Die Stromkonzerne fordern vom Bund für den Betrieb von Pumpspeicheranlagen unter anderem eine Befreiung von der Umlage nach dem Erneuerbare-Energien-Gesetz und eine Freistellung von den bisher für den Transport sowie die Verteilung der Energie erhobenen Nutzungsentgelten.

Die Ausstiegsdrohung zeigt laut dem BUND, dass RWE auch die nächste Bundesregierung unter Druck setzen wolle. Der Konzern sei offenkundig nur bereit, derartige Projekte zu finanzieren, „wenn die Rahmenbedingungen geändert werden“. Das bedeute, dass derartige Vorhaben „entweder subventioniert oder über eine Umlage eine gesicherte einträgliche Finanzierung erhalten“, sagte der BUND-Referent Franz Pöter. Atdorf rechne sich nicht.

Anders beurteilt das baden-württembergische Umweltministerium die Lage. Das Ressort von Franz Untersteller (Grüne) hält an dem Vorhaben fest. „Wir gehen davon aus, dass das Verfahren zur Planfeststellung fortgesetzt und dann auch zu Ende gebracht wird“, sagte ein Sprecher. Ein Ausstieg würde wenig Sinn machen.
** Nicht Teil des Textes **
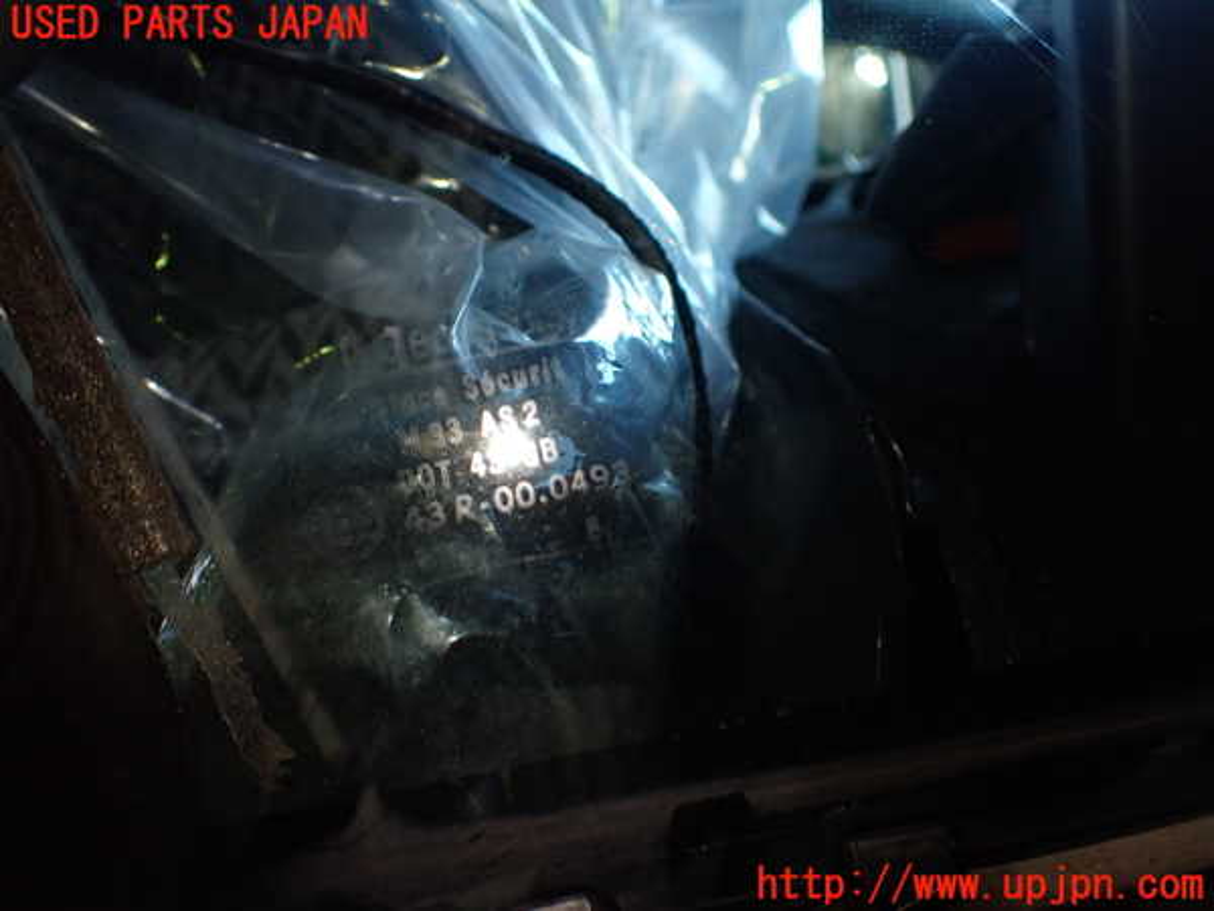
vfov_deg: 46.8
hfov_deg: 60.0
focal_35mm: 30
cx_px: 607
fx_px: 1052
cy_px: 456
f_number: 2.3
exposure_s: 1/125
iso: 320
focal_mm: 5.4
Es sei politischer Konsens, dass nach der Bundestagswahl „über ein neues Design für den Energiemarkt nachgedacht wird“.

Geändert um 14:56. Entfernt wurde der Satz „Die RWE und die EnBW halten jeweils 37,5 Prozent an der Schluchseewerk AG.“ Die Mehrheitsverhältnisse wurden konkretisiert.